→ **Stored data**

* * * * * * *

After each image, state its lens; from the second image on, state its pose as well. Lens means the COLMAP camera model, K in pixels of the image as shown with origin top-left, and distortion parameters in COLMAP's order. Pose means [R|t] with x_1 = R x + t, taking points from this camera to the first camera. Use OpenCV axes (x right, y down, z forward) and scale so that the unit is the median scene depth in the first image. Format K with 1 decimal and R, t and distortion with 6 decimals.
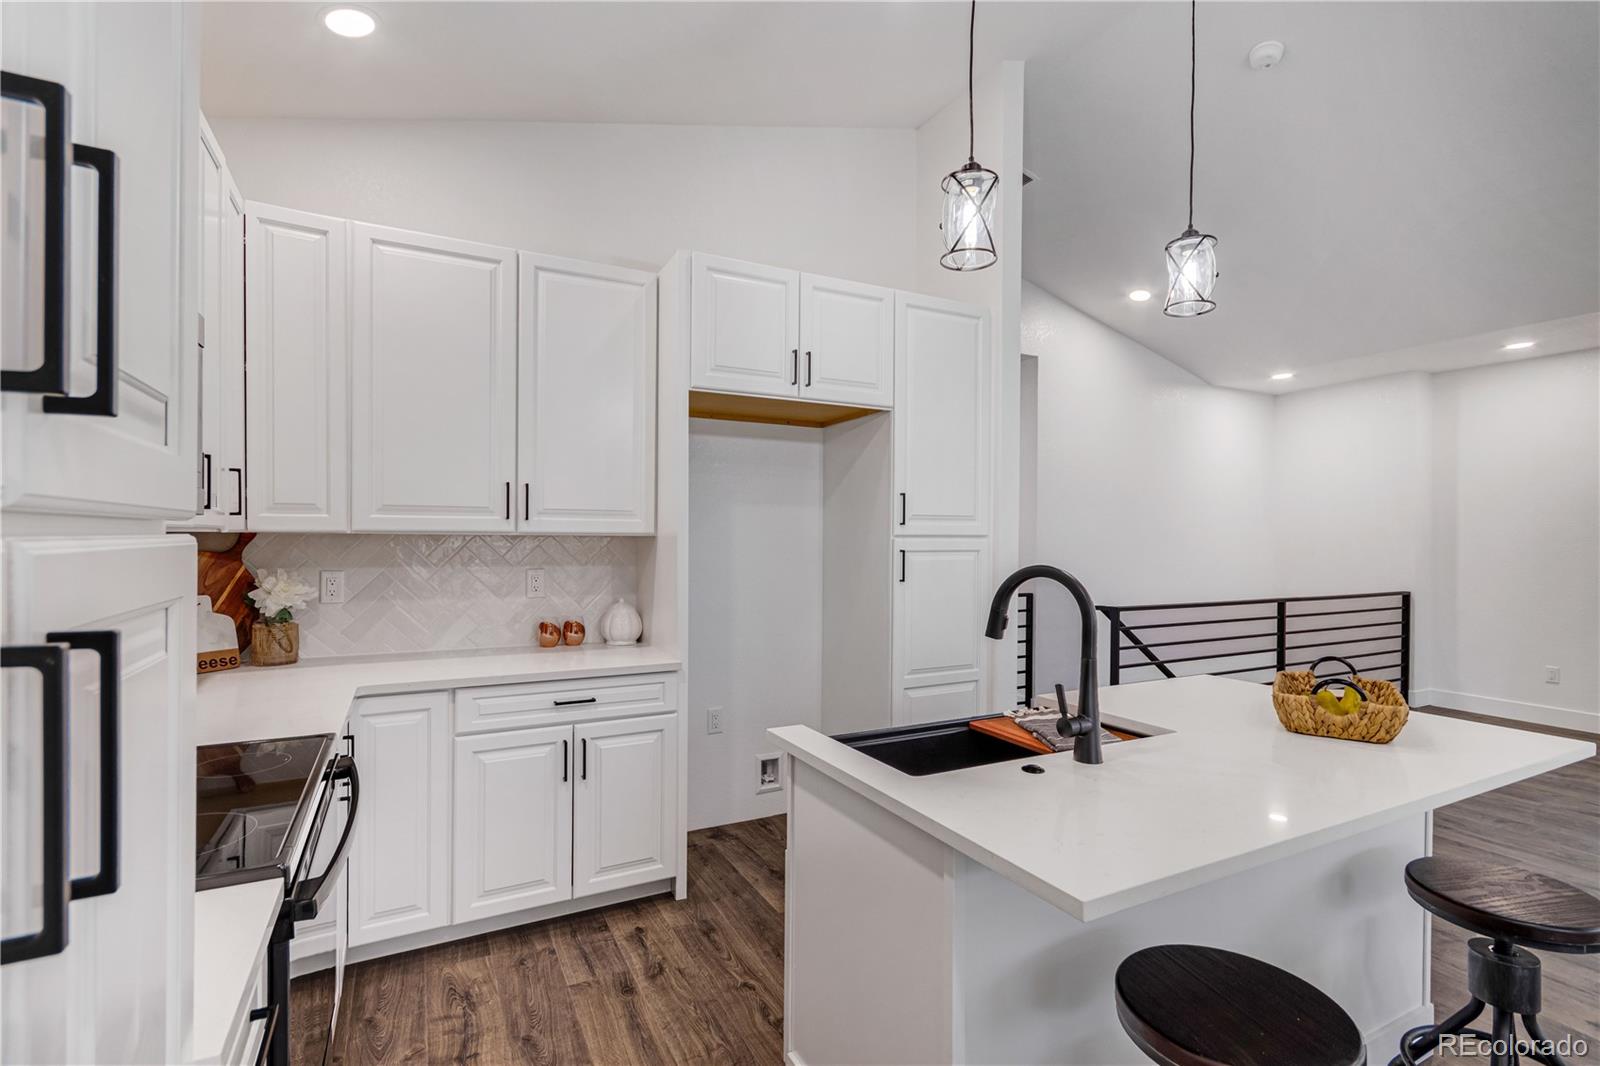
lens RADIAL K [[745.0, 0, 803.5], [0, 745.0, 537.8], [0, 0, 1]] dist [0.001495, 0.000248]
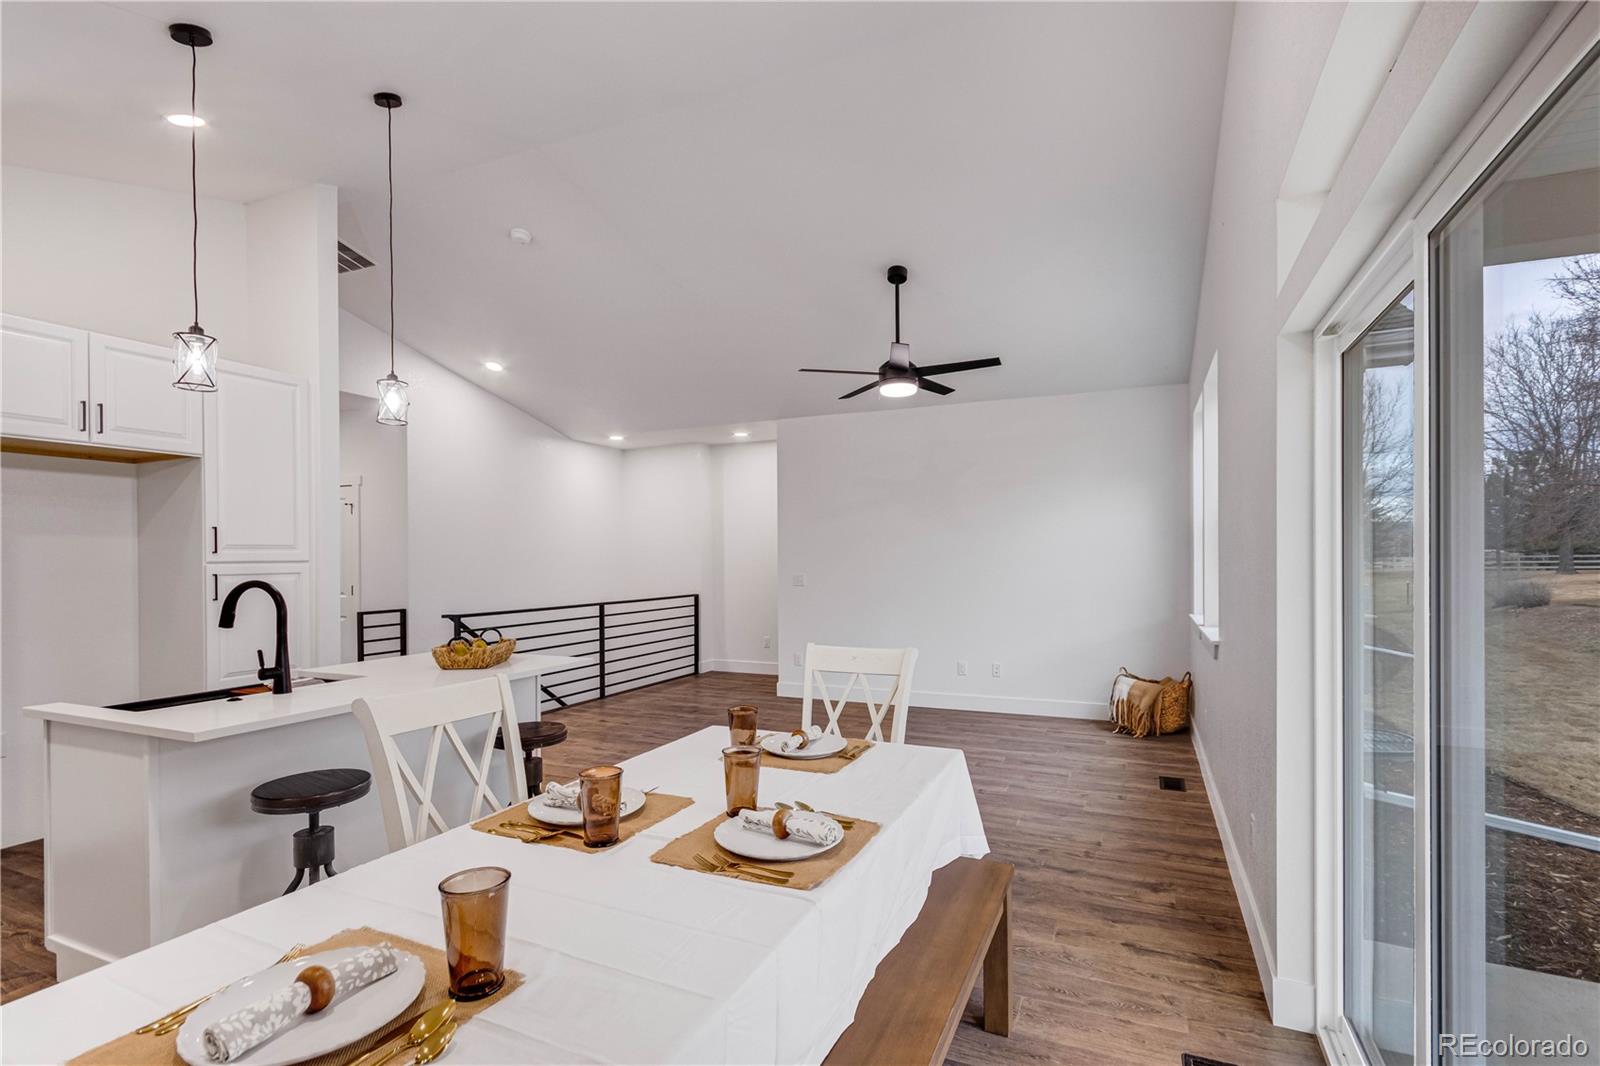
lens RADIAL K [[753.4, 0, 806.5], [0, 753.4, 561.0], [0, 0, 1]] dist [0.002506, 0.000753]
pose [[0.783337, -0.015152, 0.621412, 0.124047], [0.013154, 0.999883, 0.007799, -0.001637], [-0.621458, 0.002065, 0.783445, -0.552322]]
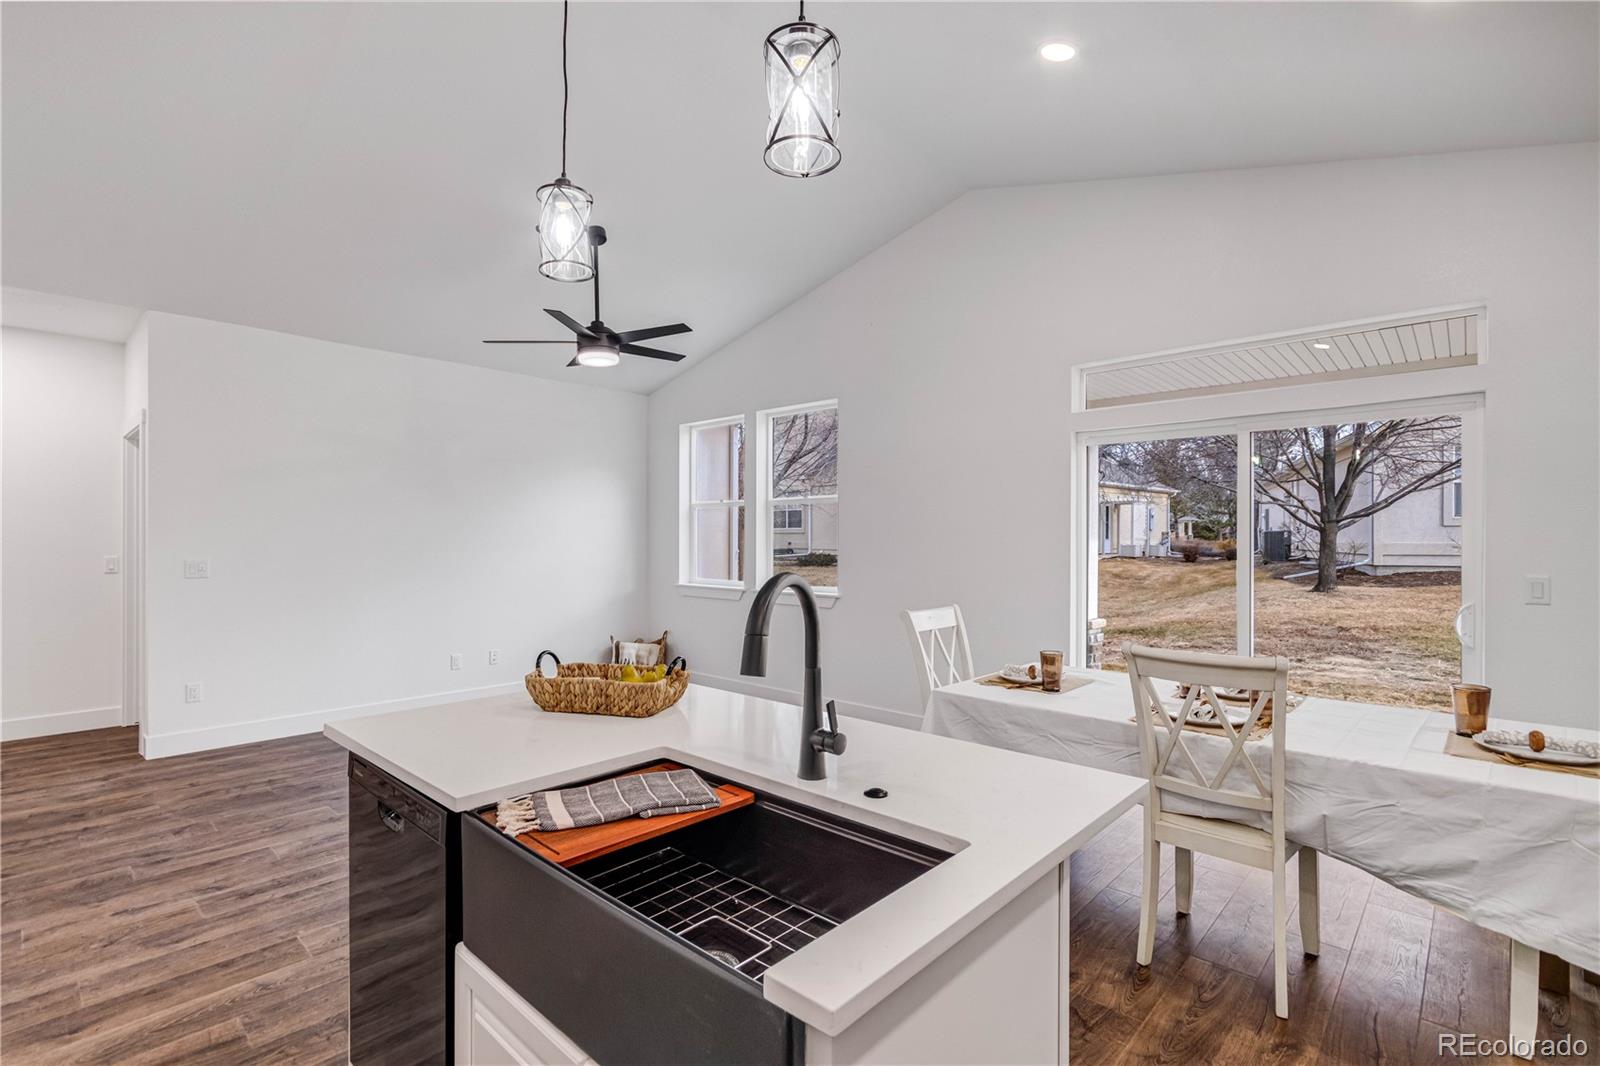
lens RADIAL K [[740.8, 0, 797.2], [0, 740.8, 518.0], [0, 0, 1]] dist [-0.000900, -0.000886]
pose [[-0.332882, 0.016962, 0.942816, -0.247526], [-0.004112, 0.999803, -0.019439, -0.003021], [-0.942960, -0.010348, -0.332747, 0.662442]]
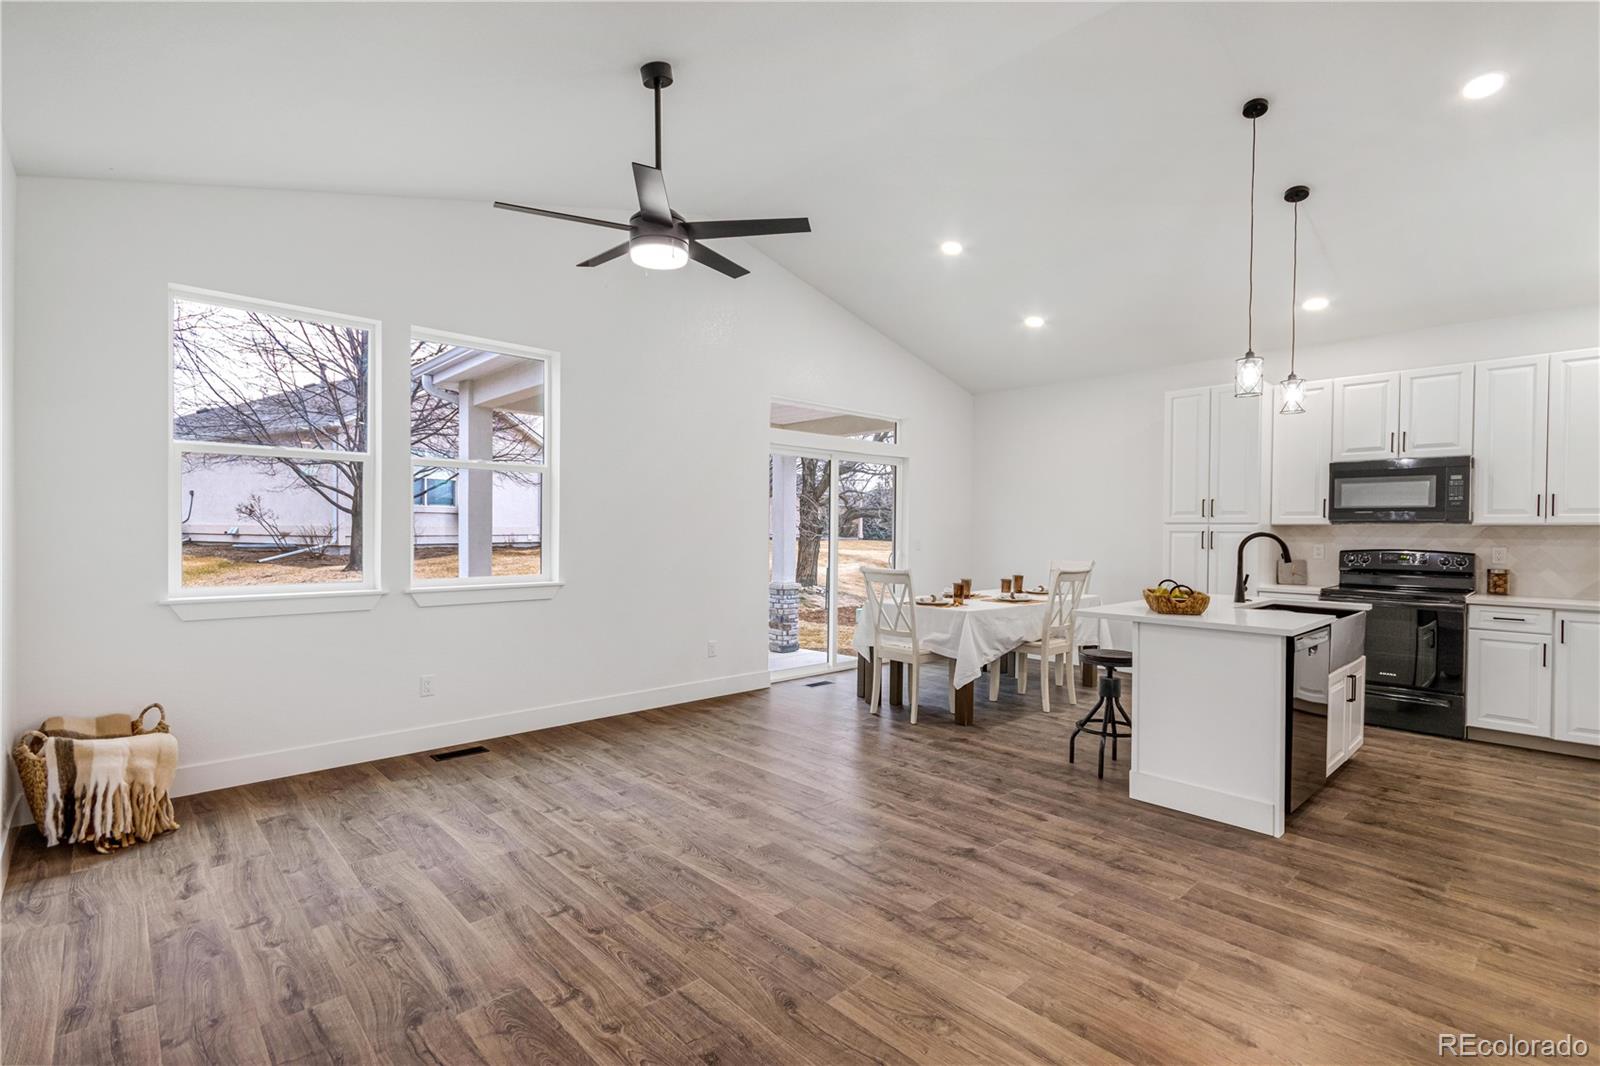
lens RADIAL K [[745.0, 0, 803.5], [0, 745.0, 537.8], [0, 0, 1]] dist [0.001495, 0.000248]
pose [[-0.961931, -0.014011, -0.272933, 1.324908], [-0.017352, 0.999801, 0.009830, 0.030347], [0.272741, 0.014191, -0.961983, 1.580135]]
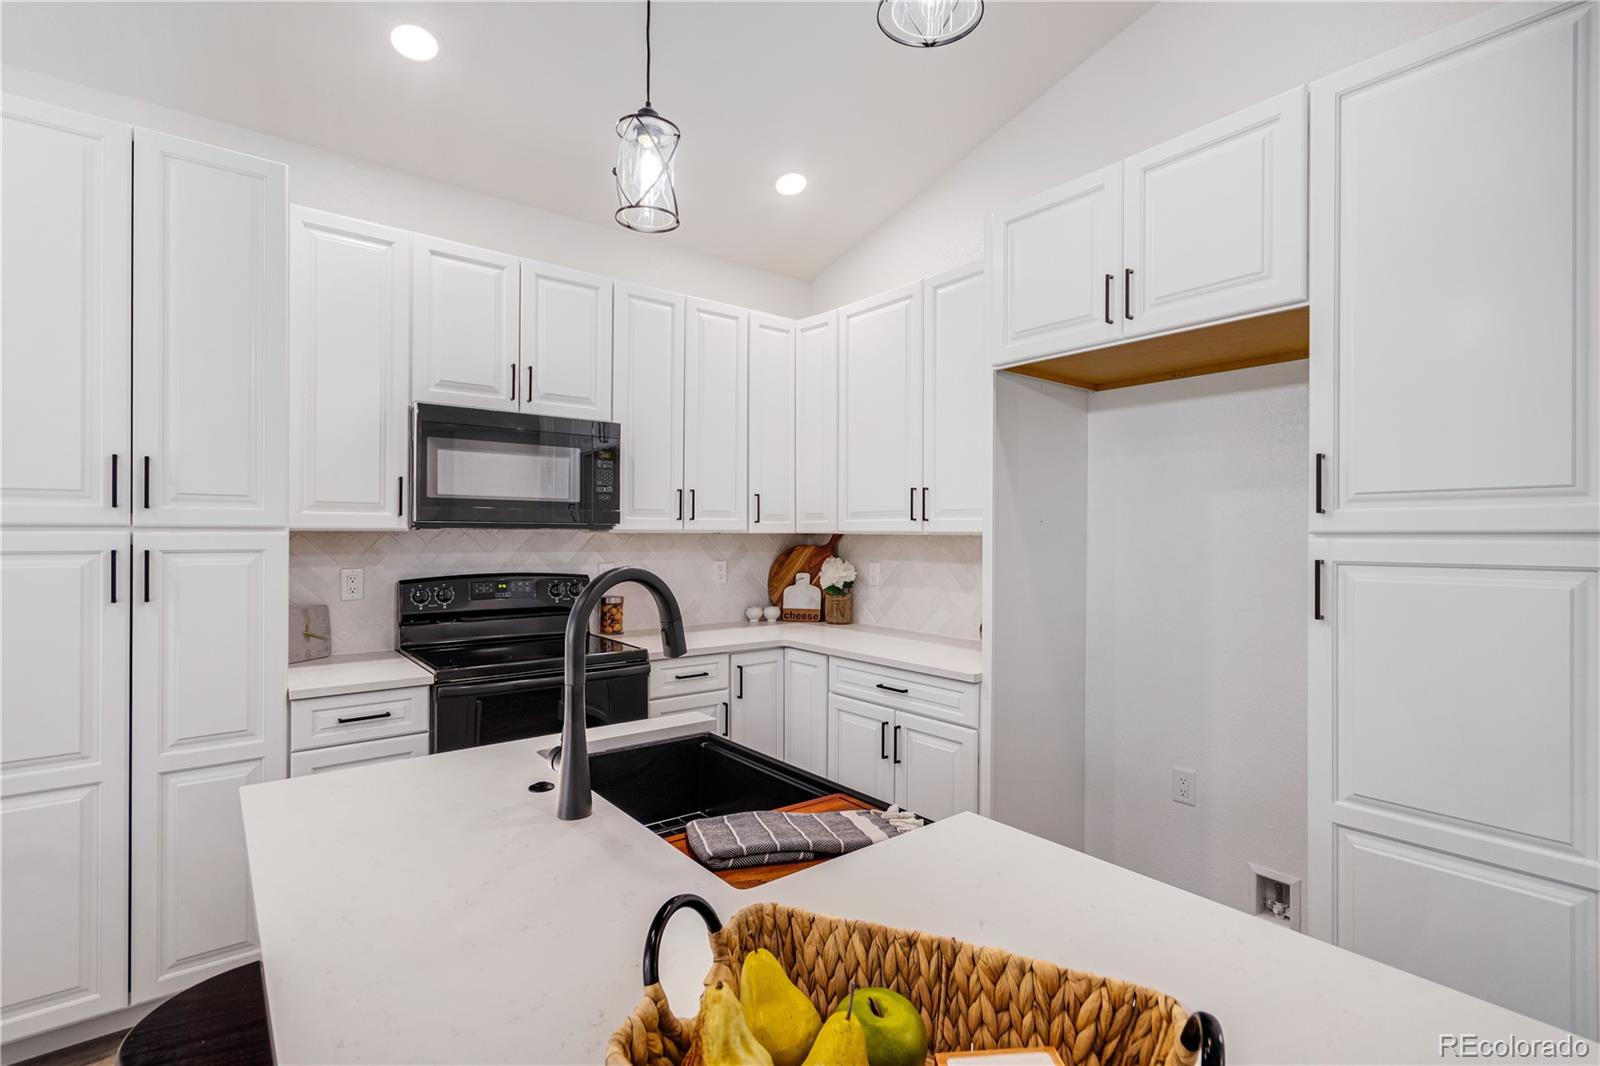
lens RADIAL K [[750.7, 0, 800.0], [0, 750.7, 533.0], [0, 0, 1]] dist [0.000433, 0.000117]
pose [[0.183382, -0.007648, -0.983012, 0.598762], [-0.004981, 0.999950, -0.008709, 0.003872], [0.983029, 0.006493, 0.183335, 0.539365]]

* * * * * * *

→ **Activity**
Each entry above should be restated word for word, though no picture may appear in the copy.

→ **Solution for this exercise**
After each image, state its lens; from the second image on, state its pose as well. Lens means the COLMAP camera model, K in pixels of the image as shown with origin top-left, and distortion parameters in COLMAP's order. Pose means [R|t] with x_1 = R x + t, taking points from this camera to the first camera. Use OpenCV axes (x right, y down, z forward) and scale so that the unit is the median scene depth in the first image. Format K with 1 decimal and R, t and distortion with 6 decimals.
lens RADIAL K [[745.0, 0, 803.5], [0, 745.0, 537.8], [0, 0, 1]] dist [0.001495, 0.000248]
lens RADIAL K [[753.4, 0, 806.5], [0, 753.4, 561.0], [0, 0, 1]] dist [0.002506, 0.000753]
pose [[0.783337, -0.015152, 0.621412, 0.124047], [0.013154, 0.999883, 0.007799, -0.001637], [-0.621458, 0.002065, 0.783445, -0.552322]]
lens RADIAL K [[740.8, 0, 797.2], [0, 740.8, 518.0], [0, 0, 1]] dist [-0.000900, -0.000886]
pose [[-0.332882, 0.016962, 0.942816, -0.247526], [-0.004112, 0.999803, -0.019439, -0.003021], [-0.942960, -0.010348, -0.332747, 0.662442]]
lens RADIAL K [[745.0, 0, 803.5], [0, 745.0, 537.8], [0, 0, 1]] dist [0.001495, 0.000248]
pose [[-0.961931, -0.014011, -0.272933, 1.324908], [-0.017352, 0.999801, 0.009830, 0.030347], [0.272741, 0.014191, -0.961983, 1.580135]]
lens RADIAL K [[750.7, 0, 800.0], [0, 750.7, 533.0], [0, 0, 1]] dist [0.000433, 0.000117]
pose [[0.183382, -0.007648, -0.983012, 0.598762], [-0.004981, 0.999950, -0.008709, 0.003872], [0.983029, 0.006493, 0.183335, 0.539365]]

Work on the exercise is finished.